- What you should do
In the clavinet post, on what date was "Up on Cripple Creek" released as a Capitol 45?

- Excerpted text
>>>>>

Zero to 180 – Three Minute Magic

Discoveries of a Pop Music Archaeologist

“Stomp”: First Recording of a Clavinet?

Someone posted a short list of “clavinet-fueled songs” that, of course, included “Up on Cripple Creek” by The Band.  One commenter quibbled that the song should have been #1 on the list, “not only because it is better but because it was first” – but was it?

The Clavinet is “an electrically amplified clavichord that was manufactured by the Hohner company of Trossingen, West Germany from 1964 to the early 1980s.  Hohner produced seven models over the years, designated I, II, L, C, D6, E7 and Duo.  Its distinctive bright staccato sound has appeared particularly in funk, disco, rock, and reggae songs” (Wiki).

Hohner Clavinet D6

Hohner Clavinet D6

Two other clavinet commenters indignantly asked, “No Terry Adams?”  My point, exactly.  One NRBQ song previously featured on this blog that makes great use of the clavinet – “I Say Gooday Goodnite” – was recorded October 9, 1969 vs. “Up on Cripple Creek,” a Capitol 45 that was released October 17, 1969.  Okay, victor goes to The Band.

<<<<<

- Extracted data
>>>>>

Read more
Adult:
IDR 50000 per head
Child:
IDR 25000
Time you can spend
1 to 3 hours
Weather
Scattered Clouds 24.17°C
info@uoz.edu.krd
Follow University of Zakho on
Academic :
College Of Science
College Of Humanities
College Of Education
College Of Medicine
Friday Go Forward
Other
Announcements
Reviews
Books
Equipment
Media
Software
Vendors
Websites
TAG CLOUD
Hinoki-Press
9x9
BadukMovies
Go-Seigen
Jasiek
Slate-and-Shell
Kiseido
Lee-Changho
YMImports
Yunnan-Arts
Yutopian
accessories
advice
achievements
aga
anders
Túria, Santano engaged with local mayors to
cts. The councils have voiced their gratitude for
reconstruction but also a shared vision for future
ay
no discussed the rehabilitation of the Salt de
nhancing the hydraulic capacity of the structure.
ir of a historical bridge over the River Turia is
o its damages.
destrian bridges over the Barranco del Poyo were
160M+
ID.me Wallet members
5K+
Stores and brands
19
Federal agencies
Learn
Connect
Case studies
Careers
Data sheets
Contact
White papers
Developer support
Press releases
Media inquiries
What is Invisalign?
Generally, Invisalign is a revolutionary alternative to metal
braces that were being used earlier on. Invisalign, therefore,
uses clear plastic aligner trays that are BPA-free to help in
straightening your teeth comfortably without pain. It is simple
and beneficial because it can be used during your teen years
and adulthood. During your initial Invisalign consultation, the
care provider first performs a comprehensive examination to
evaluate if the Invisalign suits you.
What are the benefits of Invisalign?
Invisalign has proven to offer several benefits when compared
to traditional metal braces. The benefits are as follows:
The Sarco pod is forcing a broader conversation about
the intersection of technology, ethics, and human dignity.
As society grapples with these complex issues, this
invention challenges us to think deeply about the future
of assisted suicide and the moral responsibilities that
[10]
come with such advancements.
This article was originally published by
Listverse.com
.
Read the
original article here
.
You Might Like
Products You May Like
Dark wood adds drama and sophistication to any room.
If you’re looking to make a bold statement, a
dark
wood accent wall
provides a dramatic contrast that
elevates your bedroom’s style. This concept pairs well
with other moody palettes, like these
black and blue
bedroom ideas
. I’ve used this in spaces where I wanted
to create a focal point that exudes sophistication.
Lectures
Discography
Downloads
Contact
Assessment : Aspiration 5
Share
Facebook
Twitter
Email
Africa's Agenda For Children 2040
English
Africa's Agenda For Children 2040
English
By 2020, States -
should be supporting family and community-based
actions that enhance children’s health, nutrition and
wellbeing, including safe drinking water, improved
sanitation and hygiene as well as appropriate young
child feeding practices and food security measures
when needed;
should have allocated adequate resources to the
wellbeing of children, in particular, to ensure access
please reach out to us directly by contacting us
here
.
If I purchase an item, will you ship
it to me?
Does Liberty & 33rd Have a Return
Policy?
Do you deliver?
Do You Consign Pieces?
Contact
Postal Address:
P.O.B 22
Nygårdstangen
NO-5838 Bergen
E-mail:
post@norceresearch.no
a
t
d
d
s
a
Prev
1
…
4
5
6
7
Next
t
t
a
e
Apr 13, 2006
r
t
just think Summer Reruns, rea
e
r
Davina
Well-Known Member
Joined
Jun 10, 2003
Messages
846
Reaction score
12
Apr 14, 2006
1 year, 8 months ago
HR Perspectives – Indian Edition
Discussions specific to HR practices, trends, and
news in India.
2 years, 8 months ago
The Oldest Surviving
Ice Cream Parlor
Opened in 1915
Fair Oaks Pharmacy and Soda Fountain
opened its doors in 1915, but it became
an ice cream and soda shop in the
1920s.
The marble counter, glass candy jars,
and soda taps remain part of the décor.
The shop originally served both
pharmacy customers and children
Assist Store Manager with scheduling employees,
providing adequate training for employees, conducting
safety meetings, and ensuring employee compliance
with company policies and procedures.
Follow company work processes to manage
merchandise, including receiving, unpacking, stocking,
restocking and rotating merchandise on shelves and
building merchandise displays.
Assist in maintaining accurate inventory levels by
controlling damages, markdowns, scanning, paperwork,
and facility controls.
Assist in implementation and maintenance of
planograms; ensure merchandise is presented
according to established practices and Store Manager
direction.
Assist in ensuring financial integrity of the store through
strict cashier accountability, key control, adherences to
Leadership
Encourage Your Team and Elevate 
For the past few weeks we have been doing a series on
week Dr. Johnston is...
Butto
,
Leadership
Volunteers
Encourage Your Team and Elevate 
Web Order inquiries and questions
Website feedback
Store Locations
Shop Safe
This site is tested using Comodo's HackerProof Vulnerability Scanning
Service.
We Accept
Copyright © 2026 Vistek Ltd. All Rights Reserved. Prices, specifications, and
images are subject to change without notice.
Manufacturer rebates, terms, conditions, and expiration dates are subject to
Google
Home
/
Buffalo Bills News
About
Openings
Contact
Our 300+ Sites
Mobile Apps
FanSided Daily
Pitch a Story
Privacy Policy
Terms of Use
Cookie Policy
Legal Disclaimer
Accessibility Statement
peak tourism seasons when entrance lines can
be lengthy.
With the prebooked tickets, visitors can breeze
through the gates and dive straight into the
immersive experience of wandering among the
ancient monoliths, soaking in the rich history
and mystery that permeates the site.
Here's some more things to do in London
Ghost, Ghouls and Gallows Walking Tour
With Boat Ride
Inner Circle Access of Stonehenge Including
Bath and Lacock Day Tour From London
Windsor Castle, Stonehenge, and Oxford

<<<<<

- Solution to the problem
October 17, 1969.